Ella no había tenido que sufrir la tortura de imaginar todas las cosas que él llevaba días queriéndole hacer, pero eso iba a cambiar muy pronto. Ya fuera haciendo balance de los libros de contabilidad o bailando con sus jodidos pretendientes, quería que estuviera pensando en sexo. En sexo con él.
Eliza lo miraba hipnotizada mientras él se agarraba la polla desde la base y se la meneaba de abajo arriba. Nunca la había tenido tan dura e hinchada. Gruesas venas la recorrían en toda su longitud, dándole un aspecto salvaje y brutal. Tenía las pelotas duras y prietas, pegadas a la base, y su semen pugnaba por salir.
Ella profirió un sonido de inquietud.
—¿Tienes miedo? —le preguntó otra vez.
Sabía que tenía que estar asustada. Sabía que debería ser mucho más delicado y no mostrarle lo grande que era hasta que pudiera apreciarlo. Pero estaba dispuesto a renunciar hasta a su última gota de caballerosidad para conseguir su objetivo: distinguirse de los demás pretendientes que querían apartarla de él.
A Eliza le gustaba observarlo. Estaban conectados a un nivel básico. Tal vez a su mente le costara asumir lo que estaba viendo, pero su cuerpo lo entendería… y reaccionaría adecuadamente.

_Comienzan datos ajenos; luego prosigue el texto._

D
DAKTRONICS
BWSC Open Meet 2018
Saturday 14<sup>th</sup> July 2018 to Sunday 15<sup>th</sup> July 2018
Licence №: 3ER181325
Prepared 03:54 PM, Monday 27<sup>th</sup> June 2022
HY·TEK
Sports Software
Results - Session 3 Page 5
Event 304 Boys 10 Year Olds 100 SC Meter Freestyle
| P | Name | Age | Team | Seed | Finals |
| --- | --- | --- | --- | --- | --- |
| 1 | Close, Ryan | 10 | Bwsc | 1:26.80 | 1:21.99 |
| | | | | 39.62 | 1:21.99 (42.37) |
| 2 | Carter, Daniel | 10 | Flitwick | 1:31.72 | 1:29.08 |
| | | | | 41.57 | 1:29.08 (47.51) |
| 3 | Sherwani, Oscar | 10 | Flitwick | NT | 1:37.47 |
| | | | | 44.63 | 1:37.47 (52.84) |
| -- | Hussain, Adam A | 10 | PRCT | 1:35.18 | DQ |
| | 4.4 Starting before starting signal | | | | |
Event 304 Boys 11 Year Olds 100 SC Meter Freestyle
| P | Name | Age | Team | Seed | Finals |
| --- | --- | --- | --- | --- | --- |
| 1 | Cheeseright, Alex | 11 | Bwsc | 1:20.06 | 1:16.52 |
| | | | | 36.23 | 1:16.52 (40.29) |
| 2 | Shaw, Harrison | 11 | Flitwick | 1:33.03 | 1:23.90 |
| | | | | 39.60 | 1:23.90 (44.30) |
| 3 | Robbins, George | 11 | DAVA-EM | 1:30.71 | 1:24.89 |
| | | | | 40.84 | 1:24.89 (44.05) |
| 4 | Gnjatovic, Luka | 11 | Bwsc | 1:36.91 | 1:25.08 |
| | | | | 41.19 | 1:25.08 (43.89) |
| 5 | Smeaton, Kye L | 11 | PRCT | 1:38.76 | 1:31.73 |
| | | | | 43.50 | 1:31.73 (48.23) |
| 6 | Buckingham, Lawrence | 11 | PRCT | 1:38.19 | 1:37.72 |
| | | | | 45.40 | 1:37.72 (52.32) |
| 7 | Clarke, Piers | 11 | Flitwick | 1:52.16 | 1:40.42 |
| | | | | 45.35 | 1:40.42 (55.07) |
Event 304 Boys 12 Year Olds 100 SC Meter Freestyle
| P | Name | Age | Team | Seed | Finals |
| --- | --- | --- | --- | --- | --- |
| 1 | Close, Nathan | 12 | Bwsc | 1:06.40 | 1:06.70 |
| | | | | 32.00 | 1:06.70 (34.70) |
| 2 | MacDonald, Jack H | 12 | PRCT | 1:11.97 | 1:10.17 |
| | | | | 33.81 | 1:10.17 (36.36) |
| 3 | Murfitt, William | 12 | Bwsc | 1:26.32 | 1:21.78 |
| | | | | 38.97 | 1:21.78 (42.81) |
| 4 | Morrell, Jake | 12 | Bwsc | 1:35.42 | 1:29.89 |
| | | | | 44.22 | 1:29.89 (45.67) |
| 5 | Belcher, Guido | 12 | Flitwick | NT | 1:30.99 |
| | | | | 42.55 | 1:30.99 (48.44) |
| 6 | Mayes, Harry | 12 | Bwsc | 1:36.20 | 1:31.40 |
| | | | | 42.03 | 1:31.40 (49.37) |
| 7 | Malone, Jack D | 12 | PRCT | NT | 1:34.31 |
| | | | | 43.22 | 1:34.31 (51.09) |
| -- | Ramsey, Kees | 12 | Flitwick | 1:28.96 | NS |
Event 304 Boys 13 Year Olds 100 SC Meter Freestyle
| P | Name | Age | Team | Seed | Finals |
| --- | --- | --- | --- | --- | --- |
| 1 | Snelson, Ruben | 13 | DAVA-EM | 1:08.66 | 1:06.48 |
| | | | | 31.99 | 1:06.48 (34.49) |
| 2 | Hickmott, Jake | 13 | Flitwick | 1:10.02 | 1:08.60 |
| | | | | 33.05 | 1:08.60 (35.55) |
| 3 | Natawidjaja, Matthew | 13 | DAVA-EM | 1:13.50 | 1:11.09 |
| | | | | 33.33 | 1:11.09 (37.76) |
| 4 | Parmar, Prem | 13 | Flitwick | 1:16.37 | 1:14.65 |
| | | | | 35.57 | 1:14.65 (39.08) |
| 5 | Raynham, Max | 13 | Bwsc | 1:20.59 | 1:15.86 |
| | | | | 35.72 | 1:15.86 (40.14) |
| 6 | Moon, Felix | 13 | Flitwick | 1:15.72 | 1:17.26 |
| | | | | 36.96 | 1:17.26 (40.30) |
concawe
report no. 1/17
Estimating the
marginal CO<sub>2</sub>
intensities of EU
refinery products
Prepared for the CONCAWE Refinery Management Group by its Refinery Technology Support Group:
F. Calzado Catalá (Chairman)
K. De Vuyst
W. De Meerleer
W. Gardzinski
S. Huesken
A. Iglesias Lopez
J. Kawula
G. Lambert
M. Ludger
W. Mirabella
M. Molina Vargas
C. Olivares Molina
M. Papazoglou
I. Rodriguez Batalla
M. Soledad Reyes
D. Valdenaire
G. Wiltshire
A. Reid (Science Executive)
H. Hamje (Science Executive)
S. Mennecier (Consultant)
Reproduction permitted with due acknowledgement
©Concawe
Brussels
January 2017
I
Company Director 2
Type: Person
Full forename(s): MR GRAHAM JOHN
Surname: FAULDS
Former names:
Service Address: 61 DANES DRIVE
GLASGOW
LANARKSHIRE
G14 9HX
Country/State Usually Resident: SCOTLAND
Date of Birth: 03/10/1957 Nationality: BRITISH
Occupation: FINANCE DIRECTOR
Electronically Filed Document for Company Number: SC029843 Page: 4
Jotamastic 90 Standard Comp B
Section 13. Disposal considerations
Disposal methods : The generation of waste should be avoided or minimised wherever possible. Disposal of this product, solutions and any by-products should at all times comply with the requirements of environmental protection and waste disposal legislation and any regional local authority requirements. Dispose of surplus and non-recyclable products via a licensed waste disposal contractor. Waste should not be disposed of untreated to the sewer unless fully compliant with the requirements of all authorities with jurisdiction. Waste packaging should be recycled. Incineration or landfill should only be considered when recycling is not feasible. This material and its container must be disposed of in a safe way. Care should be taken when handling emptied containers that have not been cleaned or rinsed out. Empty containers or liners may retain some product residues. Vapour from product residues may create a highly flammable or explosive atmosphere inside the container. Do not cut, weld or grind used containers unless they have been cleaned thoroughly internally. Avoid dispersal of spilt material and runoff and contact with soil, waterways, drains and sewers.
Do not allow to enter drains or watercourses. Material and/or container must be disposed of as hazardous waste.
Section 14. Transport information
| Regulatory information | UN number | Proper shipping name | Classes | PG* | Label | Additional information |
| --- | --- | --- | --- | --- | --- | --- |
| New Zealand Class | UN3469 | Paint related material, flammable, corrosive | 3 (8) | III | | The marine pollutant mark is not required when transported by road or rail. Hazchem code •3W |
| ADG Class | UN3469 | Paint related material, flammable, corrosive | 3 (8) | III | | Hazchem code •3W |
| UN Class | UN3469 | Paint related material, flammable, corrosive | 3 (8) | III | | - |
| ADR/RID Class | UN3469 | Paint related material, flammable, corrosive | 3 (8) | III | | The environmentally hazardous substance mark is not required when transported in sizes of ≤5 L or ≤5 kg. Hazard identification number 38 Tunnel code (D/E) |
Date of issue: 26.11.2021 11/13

—Sí —respondió ella en voz baja, pegándose las rodillas al vientre—. Siempre he sabido que serías demasiado grande para mí.
—Pero me deseas igualmente. Date la vuelta.
Eliza obedeció, dándole la espalda. Se encogió, pegando los pies a las nalgas. El descubrimiento de su voluptuoso trasero había sido una agradable sorpresa cuando se había encaramado a la cama. Aparentaba ser más moderada en lo físico que en el carácter, pero también en ese aspecto su parte más pintoresca quedaba oculta a la vista. Tenía el culo más perfecto que había visto nunca.
—¿Quién se iba a imaginar que escondías un trasero tan voluptuoso bajo esas faldas? —murmuró Jasper, acercándose y besándole un grupo de pecas que tenía en el hombro.
—Te burlas de mí —dijo ella, insegura.
—Fuiste tú la que me dijiste que algunos hombres prefieren a las mujeres con un color de pelo determinado —replicó Jasper, rodeándole la estrecha cintura con un brazo—. ¿Tan difícil es creer que yo tenga mis propias preferencias?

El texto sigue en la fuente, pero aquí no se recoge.